Further configure the identity provider
- Scroll down to the OpenID Connect settings section.
- Switch the Use PKCE option to On.
- Select the S256 option in the PKCE Method drop-down.
- Switch the Trust Email option to On.
- You may consider changing the value of the Sync mode option to the Force value.
- Click on > Advanced link.
- Set value of the Scopes text field to email profile (see the Mappers configuration section for more options).
- Click the Save button.
The basic configuration is now ready.
Please take into account that filling in the RP registration form does not automatically configure the RP on the MyAccessID Service side. Please wait for confirmation from the MyAccessID Support Team that the configuration is in place.
Any attempt to authenticate a user against the MyAccessID Service in your Keycloak before the configuration on the MyAccessID Service is in place will result in an error. Please do not create a ticket for the MyAccessID Support Team in such a situation.
Configure attributes, claims and scopes (optional)
- Please read Attributes available to Relying Parties for the claims and scopes that the MyAccessID Service supports and releases, and which you may need to configure and import to your Keycloak instance.
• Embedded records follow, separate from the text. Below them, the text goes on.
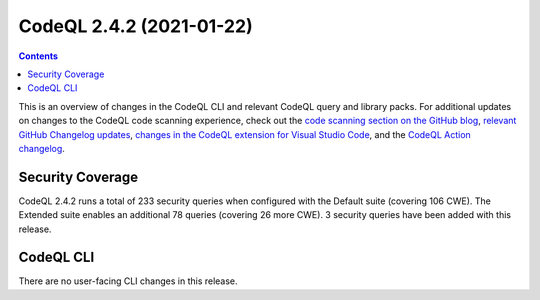 .. _codeql-cli-2.4.2:

=========================
CodeQL 2.4.2 (2021-01-22)
=========================

.. contents:: Contents
   :depth: 2
   :local:
   :backlinks: none

This is an overview of changes in the CodeQL CLI and relevant CodeQL query and library packs. For additional updates on changes to the CodeQL code scanning experience, check out the `code scanning section on the GitHub blog <https://github.blog/tag/code-scanning/>`__, `relevant GitHub Changelog updates <https://github.blog/changelog/label/code-scanning/>`__, `changes in the CodeQL extension for Visual Studio Code <https://marketplace.visualstudio.com/items/GitHub.vscode-codeql/changelog>`__, and the `CodeQL Action changelog <https://github.com/github/codeql-action/blob/main/CHANGELOG.md>`__.

Security Coverage
-----------------

CodeQL 2.4.2 runs a total of 233 security queries when configured with the Default suite (covering 106 CWE). The Extended suite enables an additional 78 queries (covering 26 more CWE). 3 security queries have been added with this release.

CodeQL CLI
----------

There are no user-facing CLI changes in this release.
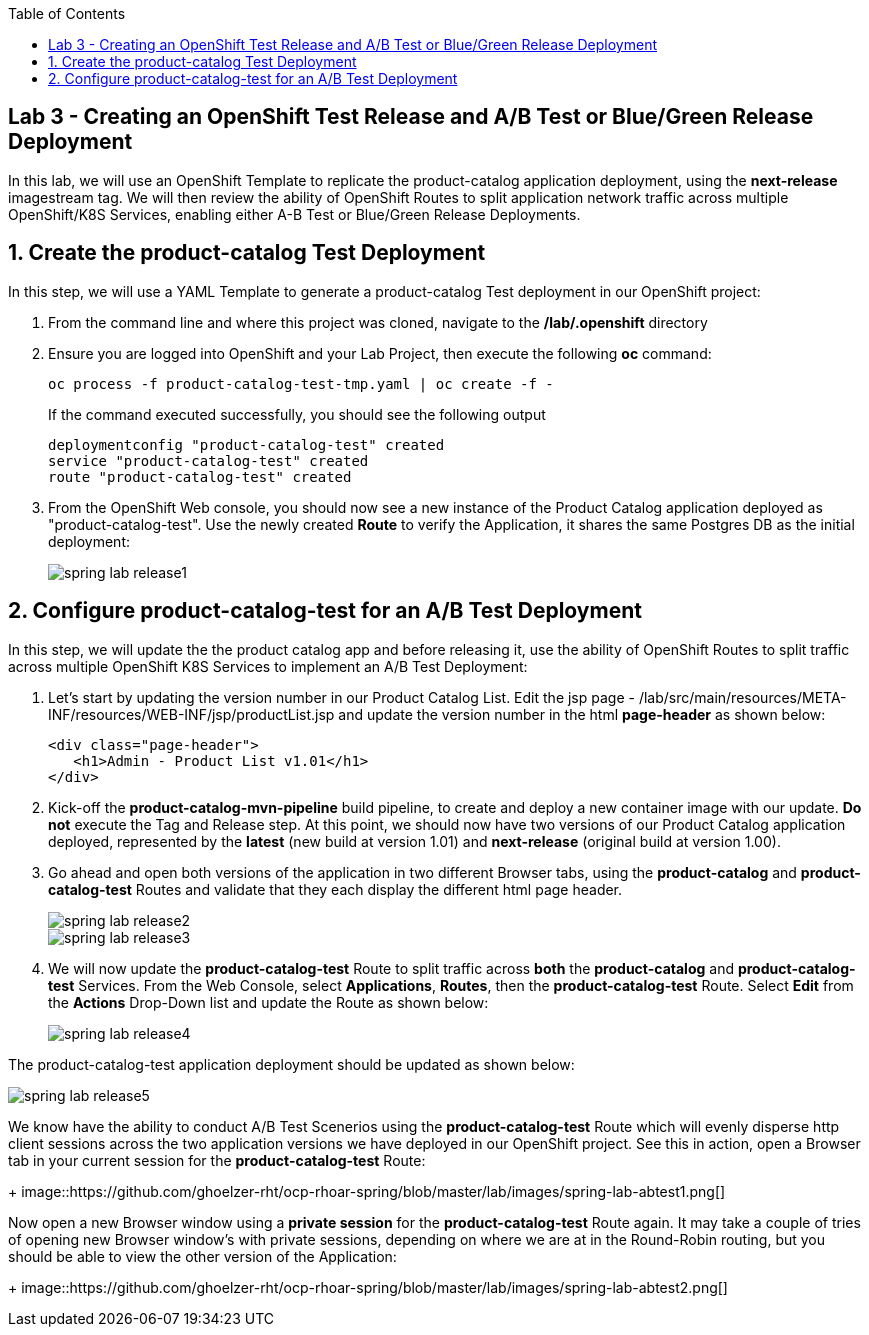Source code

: :noaudio:
:scrollbar:
:data-uri:
:toc2:

== Lab 3 - Creating an OpenShift Test Release and A/B Test or Blue/Green Release Deployment

In this lab, we will use an OpenShift Template to replicate the product-catalog application deployment, using the *next-release* imagestream tag.  We will then review the ability of OpenShift Routes to split application network traffic across multiple OpenShift/K8S Services, enabling either A-B Test or Blue/Green Release Deployments.

:numbered:

== Create the product-catalog Test Deployment

In this step, we will use a YAML Template to generate a product-catalog Test deployment in our OpenShift project:

1. From the command line and where this project was cloned, navigate to the */lab/.openshift* directory
2. Ensure you are logged into OpenShift and your Lab Project, then execute the following *oc* command:
+
[source,bash]
----
oc process -f product-catalog-test-tmp.yaml | oc create -f -
----
+
If the command executed successfully, you should see the following output
+
[source,bash]
----
deploymentconfig "product-catalog-test" created
service "product-catalog-test" created
route "product-catalog-test" created
----
3. From the OpenShift Web console, you should now see a new instance of the Product Catalog application deployed as "product-catalog-test".  Use the newly created *Route* to verify the Application, it shares the same Postgres DB as the initial deployment:
+
image::https://github.com/ghoelzer-rht/ocp-rhoar-spring/blob/master/lab/images/spring-lab-release1.png[]

== Configure product-catalog-test for an A/B Test Deployment

In this step, we will update the the product catalog app and before releasing it, use the ability of OpenShift Routes to split traffic across multiple OpenShift K8S Services to implement an A/B Test Deployment:

1. Let's start by updating the version number in our Product Catalog List.  Edit the jsp page - /lab/src/main/resources/META-INF/resources/WEB-INF/jsp/productList.jsp and update the version number in the html *page-header* as shown below:
+
[source,xml]
----
<div class="page-header">
   <h1>Admin - Product List v1.01</h1>
</div>
----

2. Kick-off the *product-catalog-mvn-pipeline* build pipeline, to create and deploy a new container image with our update.  *Do not* execute the Tag and Release step.  At this point, we should now have two versions of our Product Catalog application deployed, represented by the *latest* (new build at version 1.01) and *next-release* (original build at version 1.00).

3. Go ahead and open both versions of the application in two different Browser tabs, using the *product-catalog* and *product-catalog-test* Routes and validate that they each display the different html page header.
+
image::https://github.com/ghoelzer-rht/ocp-rhoar-spring/blob/master/lab/images/spring-lab-release2.png[]
+
image::https://github.com/ghoelzer-rht/ocp-rhoar-spring/blob/master/lab/images/spring-lab-release3.png[]

4. We will now update the *product-catalog-test* Route to split traffic across *both* the *product-catalog* and *product-catalog-test* Services.  From the Web Console, select *Applications*, *Routes*, then the *product-catalog-test* Route.  Select *Edit* from the *Actions* Drop-Down list and update the Route as shown below:
+
image::https://github.com/ghoelzer-rht/ocp-rhoar-spring/blob/master/lab/images/spring-lab-release4.png[]

The product-catalog-test application deployment should be updated as shown below:

image::https://github.com/ghoelzer-rht/ocp-rhoar-spring/blob/master/lab/images/spring-lab-release5.png[]

We know have the ability to conduct A/B Test Scenerios using the *product-catalog-test* Route which will evenly disperse http client sessions across the two application versions we have deployed in our OpenShift project.  See this in action, open a Browser tab in your current session for the *product-catalog-test* Route:
+
image::https://github.com/ghoelzer-rht/ocp-rhoar-spring/blob/master/lab/images/spring-lab-abtest1.png[]

Now open a new Browser window using a *private session* for the *product-catalog-test* Route again.  It may take a couple of tries of opening new Browser window's with private sessions, depending on where we are at in the Round-Robin routing, but you should be able to view the other version of the Application:
+
image::https://github.com/ghoelzer-rht/ocp-rhoar-spring/blob/master/lab/images/spring-lab-abtest2.png[]





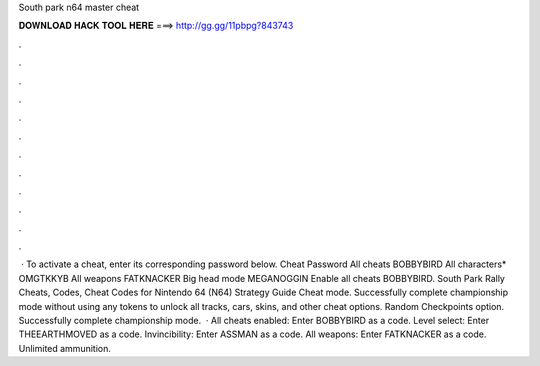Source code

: South park n64 master cheat

𝐃𝐎𝐖𝐍𝐋𝐎𝐀𝐃 𝐇𝐀𝐂𝐊 𝐓𝐎𝐎𝐋 𝐇𝐄𝐑𝐄 ===> http://gg.gg/11pbpg?843743

.

.

.

.

.

.

.

.

.

.

.

.

 · To activate a cheat, enter its corresponding password below. Cheat Password All cheats BOBBYBIRD All characters* OMGTKKYB All weapons FATKNACKER Big head mode MEGANOGGIN Enable all cheats BOBBYBIRD. South Park Rally Cheats, Codes, Cheat Codes for Nintendo 64 (N64) Strategy Guide Cheat mode. Successfully complete championship mode without using any tokens to unlock all tracks, cars, skins, and other cheat options. Random Checkpoints option. Successfully complete championship mode.  · All cheats enabled: Enter BOBBYBIRD as a code. Level select: Enter THEEARTHMOVED as a code. Invincibility: Enter ASSMAN as a code. All weapons: Enter FATKNACKER as a code. Unlimited ammunition.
- Add all values of the OIDC scope from the Attributes available to Relying Parties page for the choosen attributes to the Scopes text field of the identity provider configuration of your Keycloak. Please note that all values need to be space separated, e.g. "email profile eduperson_principal_name".
Configure attribute mappers (optional)
Configure mapper/mappers for the every attribute identified in the previous stage. Attributes will be released by the MyAccessID Service as OIDC claims.
Example mapper configuration for the eduperson_principal_name claim:
- Open the Mapper tab of the identity provider configuration of your Keycloak.
- Click the Add mapper button.
- Select Attribute Importer option in the Mapper type drop-down.
- Set value of the Name text field to eduperson_principal_name.
- Set value of the Claim text field to eduperson_principal_name.
- Set value of the User Attribute Name text field to eduperson_principal_name.
- Click the Save button.
The eduperson_principal_name claim from MyAccessID Service will be mapped to the eduperson_principal_name attribute in the user's profile in Keycloak upon a user logs in using the MyAccessID Service.